Telematics was a divisive subject among fleet managers in the November 2017 Fleet200 Executive Club meeting.
One fleet operator expressed concerns that “telematics can open up a liability can of worms” if companies do not manage the data and act accordingly.
Alongside the benefits and drawbacks of telematics, delegates discussed the advantages of front and driver-facing cameras – both of which can be met with friction from unions and drivers.
Summary of discussion points:
- Telematics is primarily being used to record vehicle location, journey details and business mileage.
- Some operators are avoiding using their system’s full functionality as the data streams are so big they may be liable for any unnoticed information. One fleet manager said: “In the event of a fatality the police will ask to see the data and if it shows that drivers are consistently speeding but the company has not offered training then it will be liable.”
- One fleet operator described telematics as “a double-edged sword”. If they do install the units and overlook data then they could be liable in the event of a fatality but, but on the other hand, if they have a large fleet without telematics units and a collision/fatality occurs authorities may question why telematics was not installed.

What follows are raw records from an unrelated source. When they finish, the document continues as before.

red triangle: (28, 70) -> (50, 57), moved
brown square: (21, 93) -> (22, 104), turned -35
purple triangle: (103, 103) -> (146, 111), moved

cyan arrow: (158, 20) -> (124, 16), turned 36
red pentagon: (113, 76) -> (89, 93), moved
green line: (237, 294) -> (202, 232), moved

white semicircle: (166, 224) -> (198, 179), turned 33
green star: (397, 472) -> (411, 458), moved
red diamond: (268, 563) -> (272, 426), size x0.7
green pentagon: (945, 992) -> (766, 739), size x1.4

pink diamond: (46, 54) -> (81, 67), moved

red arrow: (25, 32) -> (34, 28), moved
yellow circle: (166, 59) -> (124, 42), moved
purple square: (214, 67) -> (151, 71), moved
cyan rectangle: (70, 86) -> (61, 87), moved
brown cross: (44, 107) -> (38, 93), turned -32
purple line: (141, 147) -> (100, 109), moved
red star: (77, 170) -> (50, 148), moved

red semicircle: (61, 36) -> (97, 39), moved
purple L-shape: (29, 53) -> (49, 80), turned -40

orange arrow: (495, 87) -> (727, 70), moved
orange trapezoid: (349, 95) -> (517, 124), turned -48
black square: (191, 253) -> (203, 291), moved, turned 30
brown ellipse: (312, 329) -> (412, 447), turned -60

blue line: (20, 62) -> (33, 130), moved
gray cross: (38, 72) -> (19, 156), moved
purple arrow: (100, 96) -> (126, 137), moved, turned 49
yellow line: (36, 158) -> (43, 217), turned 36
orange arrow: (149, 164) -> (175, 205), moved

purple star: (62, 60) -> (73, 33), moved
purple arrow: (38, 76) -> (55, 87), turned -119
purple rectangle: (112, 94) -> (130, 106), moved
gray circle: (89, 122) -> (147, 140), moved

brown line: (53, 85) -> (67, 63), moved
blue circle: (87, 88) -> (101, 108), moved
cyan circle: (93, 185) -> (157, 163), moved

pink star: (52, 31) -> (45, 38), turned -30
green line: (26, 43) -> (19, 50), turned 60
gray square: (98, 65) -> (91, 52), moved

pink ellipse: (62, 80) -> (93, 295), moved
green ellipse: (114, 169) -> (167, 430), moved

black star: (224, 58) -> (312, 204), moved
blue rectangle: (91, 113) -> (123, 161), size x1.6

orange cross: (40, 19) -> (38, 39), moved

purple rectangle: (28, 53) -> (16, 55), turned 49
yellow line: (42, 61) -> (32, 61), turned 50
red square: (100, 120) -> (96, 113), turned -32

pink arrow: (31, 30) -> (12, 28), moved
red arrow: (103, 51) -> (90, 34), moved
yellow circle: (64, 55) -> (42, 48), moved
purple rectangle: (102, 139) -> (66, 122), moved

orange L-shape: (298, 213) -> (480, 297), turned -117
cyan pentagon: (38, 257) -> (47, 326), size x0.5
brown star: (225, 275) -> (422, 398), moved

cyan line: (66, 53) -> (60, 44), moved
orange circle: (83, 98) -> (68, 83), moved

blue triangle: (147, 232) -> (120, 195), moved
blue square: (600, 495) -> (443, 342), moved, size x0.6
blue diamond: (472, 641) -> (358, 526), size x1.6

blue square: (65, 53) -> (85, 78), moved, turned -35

- Managers agreed that businesses must first establish what the telematics would be used for, and favour bite-size chunks of data over a large stream to reduce the risk of liability and focus company aims.
- One fleet operator suggested that companies should not be held liable for a driver’s actions if they have a clear driver policy and the driver has gone against it and caused an accident.
- The extensive data can be managed by hiring an analyst. This has proven successful for one fleet manager but many businesses do not have the resource to employ additional staff.
- The majority of fleet managers had not installed any cameras due to negative reactions from union members and drivers, but agreed that forward-facing cameras would be installed to protect members of staff rather than monitor.
- Telematics and cameras can have a bad reputation among drivers and are seen as a “Big Brother way to spy on employees”. However, most managers agreed that commercial vehicle drivers expect telematics to be fitted.